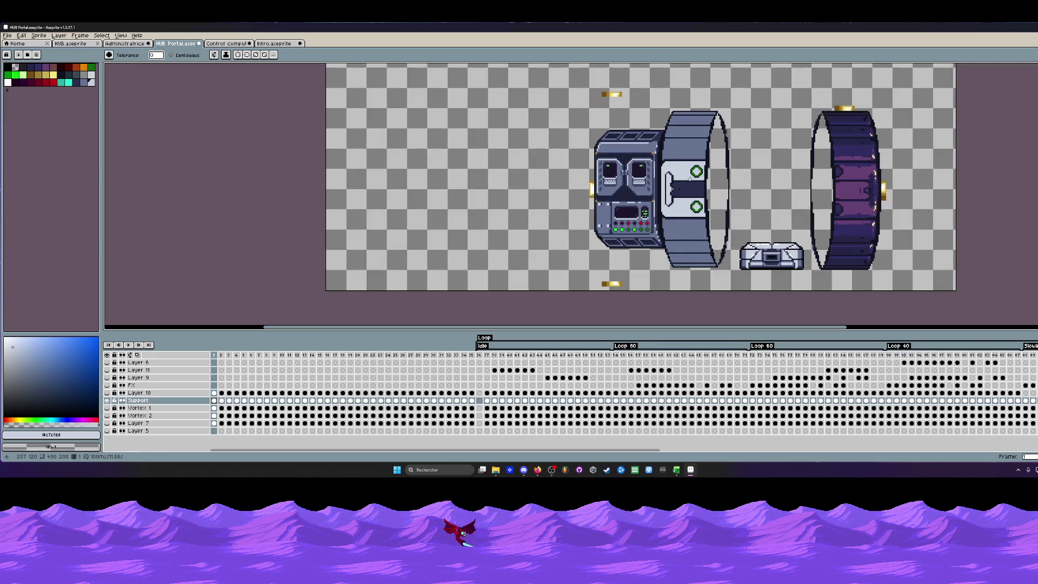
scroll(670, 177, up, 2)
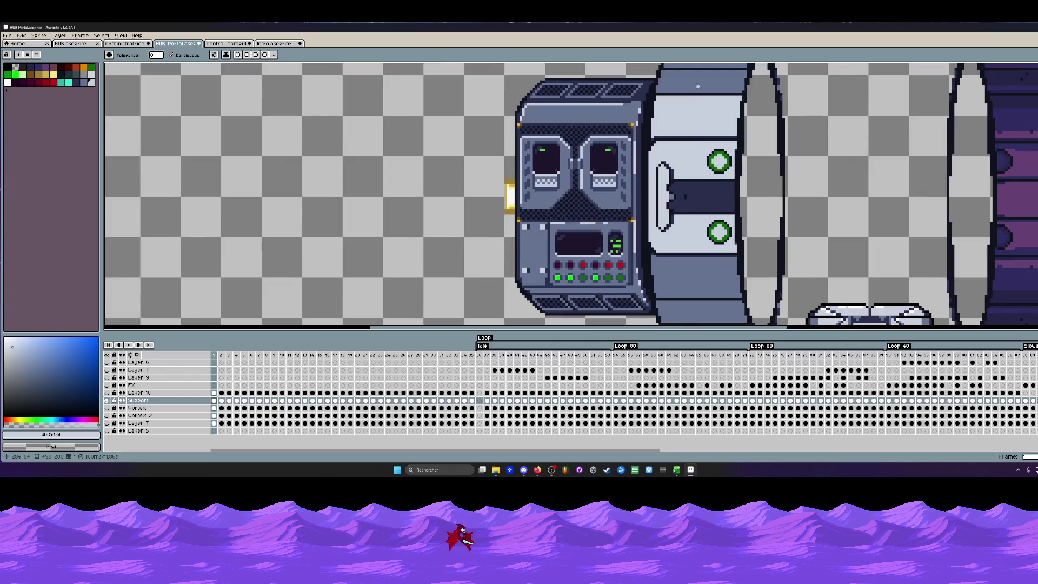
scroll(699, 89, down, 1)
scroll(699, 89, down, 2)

####################

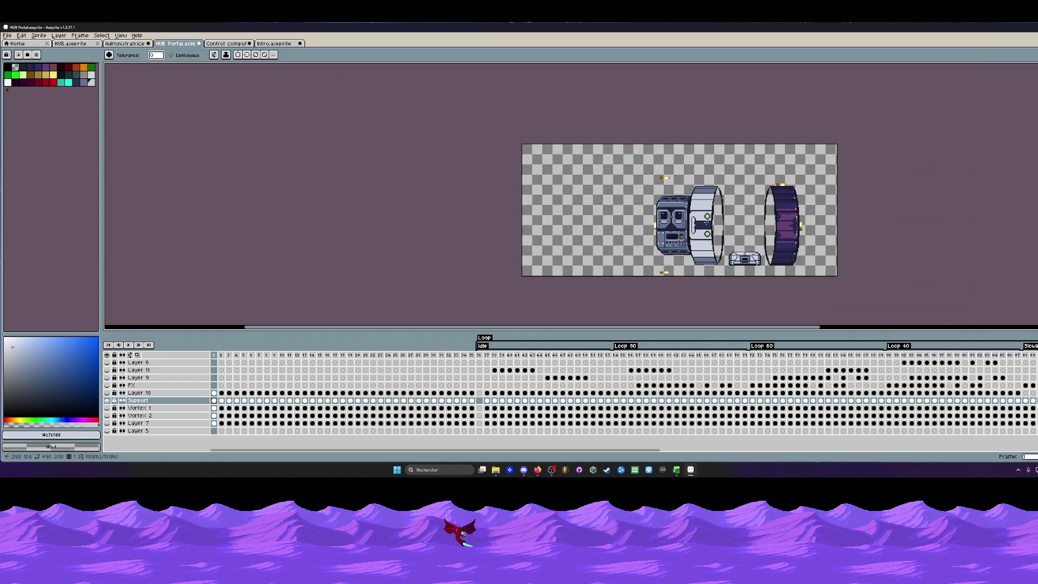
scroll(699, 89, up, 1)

####################

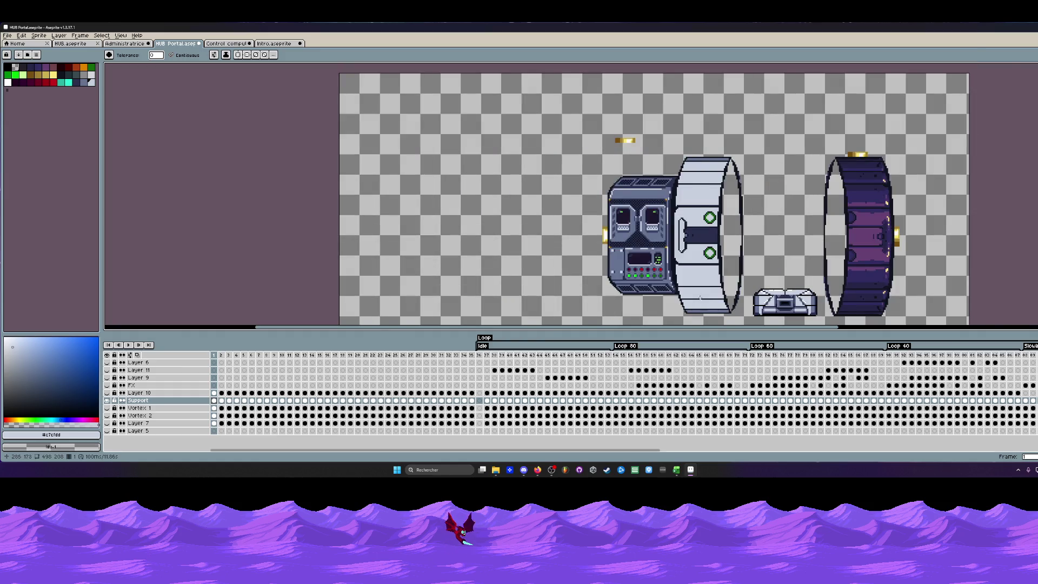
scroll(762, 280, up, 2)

####################

*YOUR OBJECTIVE*. Answer with the number alone after working out how many lines in the records contain the string "down".

*RESULT BELOW*. 2